Not the first time I have ordered a book from Amazon with similar P.O.D. errors
Amazon, which I understand Jeff Bezos started as a book publishing venture, should be ashamed of their lack of quality control.
Coiriel
This is a World War I era spy/adventure/mystery/thriller story written as part of the British government's propaganda efforts, in which most prominent British writers were enlisted. It's full of British "good old chaps" who instantly trust and aid each other despite wild tales and incongruities. The villains, of course, are German. Amazing coincidences abound to further the story. How the Germans got most of their knowledge and perpetrated their deeds remains unexplained when the book has ended. How did they locate Scudder to kill him? How did they track and then anticipate the movements of Hannay (yes, I know they had an aeroplane, but that's not saying enough). Most of the book is a bit of a travelogue with Hannay fleeing the Germans through Scotland (Buchan was a Scot) without really knowing who they are or what they are up to. Of course the British commoners thwart the seemingly invincible German intelligence agents. Perhaps innovative when it was written, but now best read as a period piece.
Rishason
This is a classic spy story and was a best seller in its time and may be said to have made John Buchan's fortune. The story takes place in England and Scotland just before the start of World War I. Readers acquainted with the time and place will find the setting familiar, both geographically and socially. For the others, this is an excellent introduction and tutorial to the period, all in an amusing and easy to read slim book. The villains are of course the Germans, but even they are almost gentlemen and it's not their fault that they are not English.

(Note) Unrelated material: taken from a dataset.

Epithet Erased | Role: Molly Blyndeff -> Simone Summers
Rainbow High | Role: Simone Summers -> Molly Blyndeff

The protagonist is a James Bond of his time, but without the gadgets and no sex; it's all just a matter of brain and some brawn. A "colonial," the protagonist has a fairly low opinion of his home country, and even a lower one of foreigners, except of course the rural Scots. The boo is definitely not pc, and for those not offended by this, this book is a must. It is surprisingly compelling and the price is certainly right.
Tisicai
I was heartbroken when this book ended. Richard Hannay, where are you in our world? These are terrific adventure stories from a lost era. I was particularly grateful that Buchan doesn't bother to spend energy on scene-setting. The Great War... unleashed ancient hatreds... and bands of devilish men... who tried to do evil to our hero. Uh, ok! And we're off to the races.
Cargahibe
Don't buy this version. The last 6 or so pages are out of order and missing content. So, after having read the whole book, I have no idea how it ends. And now I am wondering if anything else was missing from the rest of the text? Even though it's a fairly cheap version, don't waste your money, unless you want to puzzle out the ending for yourself. I guess I'll go watch the movie now so I can see the resolution of this tale.
greed style
If you, like many since Downton Abbey and other things came along to feed us anglophiles, enjoy a genuine drama that is also a thriller, this is the book for you. It is not politically correct, it is written of and in a period hat will never exist again and what Americans once considered "Merry olde England."

If you like Sherlock, you will love this. If you love a spy thriller, this is your book. If you'd like to go back several decades before Agatha Christie, come along! This is from the days of "hale fellow, well met," and I look forward to following the other Richard Hannay books that gleam like gems at dusk as I sip on a gin and tonic.